- **TEXT PROVIDED**:
Daniel Gluckstein (born 3 March 1953 in Paris) is a French Trotskyist politician best known for running in the French presidential election of 2002 as the candidate of the Workers' Party (Parti des Travailleurs, PT).

==Biography==
In 1968, he joined the Revolutionary Communist Youth (JCR). Then in 1979, he founded the Communist League Internationalist (LCI). In 1991, he was nominated National Secretary of the Parti des Travailleurs. In 1994, as lead candidate of the Parti des Travailleurs for the European elections, he obtained 0.43% of the vote. He was candidate for the legislative elections in Montreuil, Seine-Saint-Denis in 1997. In April 2002, he was candidate in the presidential election, and gained 0.47% of the vote, which made him the last of sixteen candidates in the first round.

- **YOUR OBJECTIVE**:
Update the passage of the Daniel Gluckstein text that begins at the words "Daniel Gluckstein (born" and stops after "des Travailleurs, PT).". Write it out again with "politician" changed to "activist". The data after this point is separate material, not part of the Daniel Gluckstein text.

- **SUPPLIED ENTRIES**:
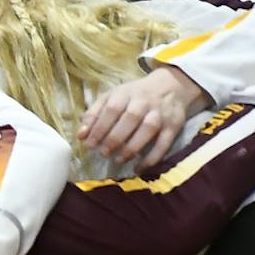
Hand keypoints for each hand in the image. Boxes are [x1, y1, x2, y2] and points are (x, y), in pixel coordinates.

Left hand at [79, 66, 209, 167]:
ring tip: (119, 160)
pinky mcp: (174, 126)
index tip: (90, 144)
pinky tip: (140, 168)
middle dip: (115, 138)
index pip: (111, 110)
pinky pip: (165, 143)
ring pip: (148, 129)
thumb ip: (94, 114)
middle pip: (130, 119)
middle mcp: (144, 102)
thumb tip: (80, 135)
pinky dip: (153, 157)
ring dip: (132, 147)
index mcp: (125, 94)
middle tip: (103, 153)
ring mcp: (160, 114)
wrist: (171, 86)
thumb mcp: (111, 97)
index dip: (99, 128)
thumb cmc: (134, 95)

- **RESPONSE TO THE TASK**:
Daniel Gluckstein (born 3 March 1953 in Paris) is a French Trotskyist activist best known for running in the French presidential election of 2002 as the candidate of the Workers' Party (Parti des Travailleurs, PT).